The idea of pound parity now seems less far-fetched as the risk grows that Britain may split away from the European Union without a deal.

Rupert Harrison, a fund manager at BlackRock, sees the risk of it falling to trade level with the dollar on a no-deal Brexit. The view echoes Morgan Stanley’s recent forecast that the currency can plunge toward $1 (Dh3.67) on such an outcome. That isn’t the majority view yet – a Bloomberg survey this month estimated the pound will slide to $1.10 should the UK exit the bloc without an agreement.

New Prime Minister Boris Johnson has repeatedly said that Britain will leave the EU on the October 31 deadline with or without an agreement, fuelling concern the nation is headed for a disorderly departure and fanning pessimism toward the pound. Sterling has fallen more than 7 per cent in the past three months, the worst performance among major developed-market currencies.

“The pound is at a much lower level now but I still think a no-deal exit would lead to significant volatility and we could be testing parity on a really bad outcome,” said Mr Harrison, who manages more than $10 billion in assets at BlackRock. “We will see this game of chicken continue through August and that’s likely negative for sterling,” he said about the deadlocked Brexit talks.

The pound fell 0.8 per cent to $1.2033 on Friday, its weakest closing level since the 1980s, after a report on the second quarter showed the UK economy shrank for the first time in six years. The data means it is likely the Bank of England will cut interest rates, according to Mizuho Bank.

The BOE said in November that the currency could fall even below $1 in an analysis on possible worst-case Brexit scenarios. Options-based calculations showed around a 6.4 per cent chance of pound-dollar parity in the next one year, markedly higher than 0.2 per cent in early March when prospects of a no-deal outcome were seemingly off the table.

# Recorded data
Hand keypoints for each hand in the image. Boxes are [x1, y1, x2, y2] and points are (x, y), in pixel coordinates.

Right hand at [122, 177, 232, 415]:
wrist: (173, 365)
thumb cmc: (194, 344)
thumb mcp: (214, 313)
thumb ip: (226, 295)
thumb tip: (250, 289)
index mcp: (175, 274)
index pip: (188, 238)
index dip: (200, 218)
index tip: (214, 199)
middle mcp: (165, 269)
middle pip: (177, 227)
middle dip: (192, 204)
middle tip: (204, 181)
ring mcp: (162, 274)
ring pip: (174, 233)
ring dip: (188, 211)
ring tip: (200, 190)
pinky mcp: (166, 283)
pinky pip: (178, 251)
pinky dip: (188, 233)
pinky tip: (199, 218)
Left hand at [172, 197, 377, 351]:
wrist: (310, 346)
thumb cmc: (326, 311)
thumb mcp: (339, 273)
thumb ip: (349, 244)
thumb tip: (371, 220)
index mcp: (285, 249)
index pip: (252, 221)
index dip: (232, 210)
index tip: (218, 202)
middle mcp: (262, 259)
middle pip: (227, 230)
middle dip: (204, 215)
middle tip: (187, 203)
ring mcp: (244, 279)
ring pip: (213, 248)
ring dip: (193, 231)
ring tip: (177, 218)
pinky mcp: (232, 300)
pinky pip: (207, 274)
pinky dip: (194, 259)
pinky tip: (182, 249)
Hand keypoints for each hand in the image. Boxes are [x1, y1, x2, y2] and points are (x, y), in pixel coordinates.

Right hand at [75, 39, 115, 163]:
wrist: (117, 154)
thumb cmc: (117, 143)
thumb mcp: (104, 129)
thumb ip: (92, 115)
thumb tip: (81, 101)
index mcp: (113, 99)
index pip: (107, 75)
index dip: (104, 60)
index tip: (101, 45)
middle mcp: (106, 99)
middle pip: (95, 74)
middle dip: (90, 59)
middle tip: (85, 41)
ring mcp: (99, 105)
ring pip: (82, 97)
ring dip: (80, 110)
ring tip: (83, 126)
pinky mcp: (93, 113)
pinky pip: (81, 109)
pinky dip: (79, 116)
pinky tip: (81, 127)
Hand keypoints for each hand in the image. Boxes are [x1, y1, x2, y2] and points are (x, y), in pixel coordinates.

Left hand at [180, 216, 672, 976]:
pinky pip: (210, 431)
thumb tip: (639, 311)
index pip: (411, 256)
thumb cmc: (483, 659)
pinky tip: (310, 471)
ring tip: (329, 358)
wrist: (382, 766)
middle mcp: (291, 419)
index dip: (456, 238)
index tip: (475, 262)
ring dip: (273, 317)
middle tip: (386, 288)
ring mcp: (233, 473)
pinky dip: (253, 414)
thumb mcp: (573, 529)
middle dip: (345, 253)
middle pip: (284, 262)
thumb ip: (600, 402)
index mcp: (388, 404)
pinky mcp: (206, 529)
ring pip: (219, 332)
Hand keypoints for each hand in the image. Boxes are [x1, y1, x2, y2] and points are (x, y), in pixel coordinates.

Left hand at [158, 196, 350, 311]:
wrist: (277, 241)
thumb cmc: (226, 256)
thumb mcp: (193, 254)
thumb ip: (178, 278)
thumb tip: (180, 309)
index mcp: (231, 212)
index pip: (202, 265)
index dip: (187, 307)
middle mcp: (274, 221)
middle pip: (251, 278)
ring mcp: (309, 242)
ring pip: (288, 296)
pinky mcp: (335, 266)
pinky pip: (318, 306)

# Required tasks
**A.** Translate this sentence from the article on the pound into Spanish: "Sterling has fallen more than 7 per cent in the past three months, the worst performance among major developed-market currencies."
**B.** Decide whether each statement agrees with the article on the pound. Answer yes or no and quote the words that decide it.
(i) A Bloomberg survey estimated that the pound would fall to $1.10 if the UK left the EU without an agreement.
(ii) Mr Harrison manages less than $1 billion in assets at BlackRock.
(iii) In early March, options-based calculations put the chance of pound-dollar parity at 6.4 per cent.
**C.** Answer these questions from the article on the pound.
(i) On what deadline has Boris Johnson said Britain will leave the EU?
(ii) How far did the pound fall on Friday, and to what level?
(iii) According to Mizuho Bank, what will the Bank of England likely do because of the data?

# Task-by-task results
**A.** La libra esterlina ha caído más de un 7 por ciento en los últimos tres meses, el peor desempeño entre las principales divisas de los mercados desarrollados.

**B.**
(i) Yes: "a Bloomberg survey this month estimated the pound will slide to $1.10 should the UK exit the bloc without an agreement"
(ii) No: "who manages more than $10 billion in assets at BlackRock"
(iii) No: "markedly higher than 0.2 per cent in early March"

**C.**
(i) October 31
(ii) 0.8 per cent, to $1.2033
(iii) Cut interest rates